His message: Every human activity is met with a cleaning or healing response from nature. That is not because nature likes us so much or because nature is so forgiving; it is because the human species is part of nature. And that is something we find difficult to accept and trust. If we could, we would respond in a different way to disasters like the oil spill. We would not dump chemicals in the sea that threaten the very bacteria that nature provides to clean up our messes. We would, instead, try to figure out what these bacteria need to thrive, to be even more successful. In short: We would work with nature, not against it.
“It takes more than just growth for an ecosystem to flourish—it takes resilience,” writes Mark van Baal in this issue (see page 22). Resilience is cropping up with increasing frequency as the next step in thinking about sustainability. Resilience is a dynamic concept focused on incorporating inevitable change. Resilience is about how systems respond and how we can support such responses. Resilience is very different from sustainability. “Sustainable,” after all, means “capable of being maintained.” Sustainability features static control; resilience is about dynamic response. Resilient systems have a capacity to handle disruptions and reorganize themselves while preserving their function, structure and identity.
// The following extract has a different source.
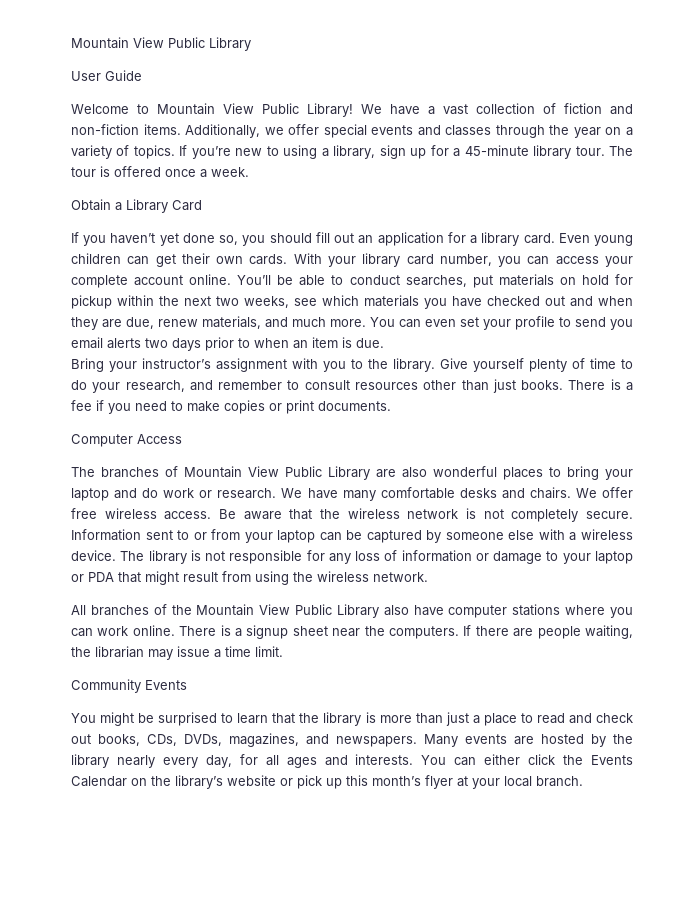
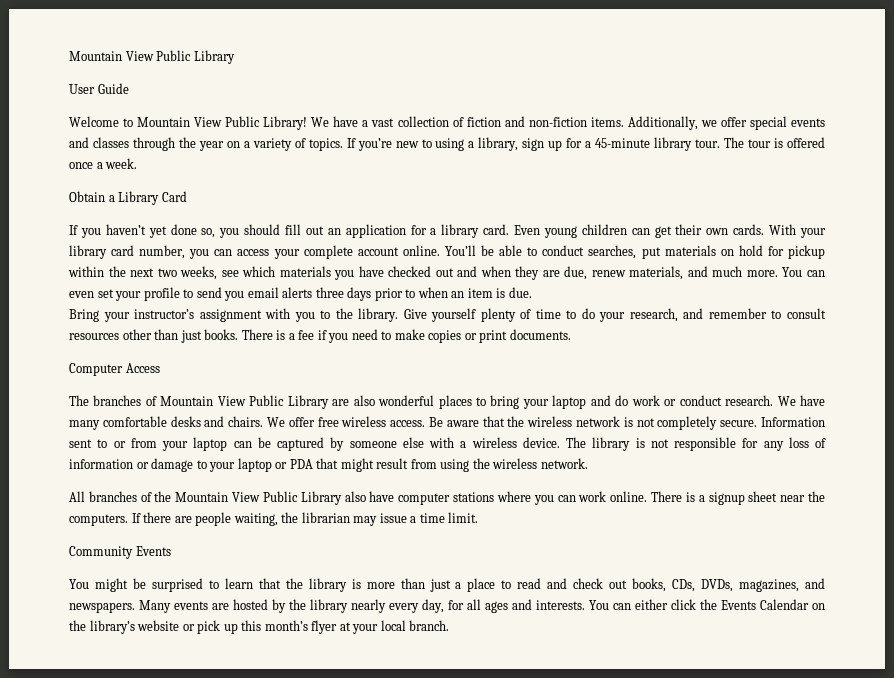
[145,338,168,348] two -> [315,287,344,298] three
(213, 494) none -> [679,395,722,406] conduct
The promise of resilience isn’t that everything will always end right. We have lost civilizations and ecosystems, and human ingenuity can cause irreparable destruction. But resilience provides our best chance of survival. It inspires us to be part of nature and to work with it. As “natural” as that it is, it is not natural for the control freaks that we, modern human beings, have become. But the message of the polluted soil in Rotterdam and the polluted waters of the Gulf is clear: Nature responds and it is up to us to be part of that resilient response and to make it more successful.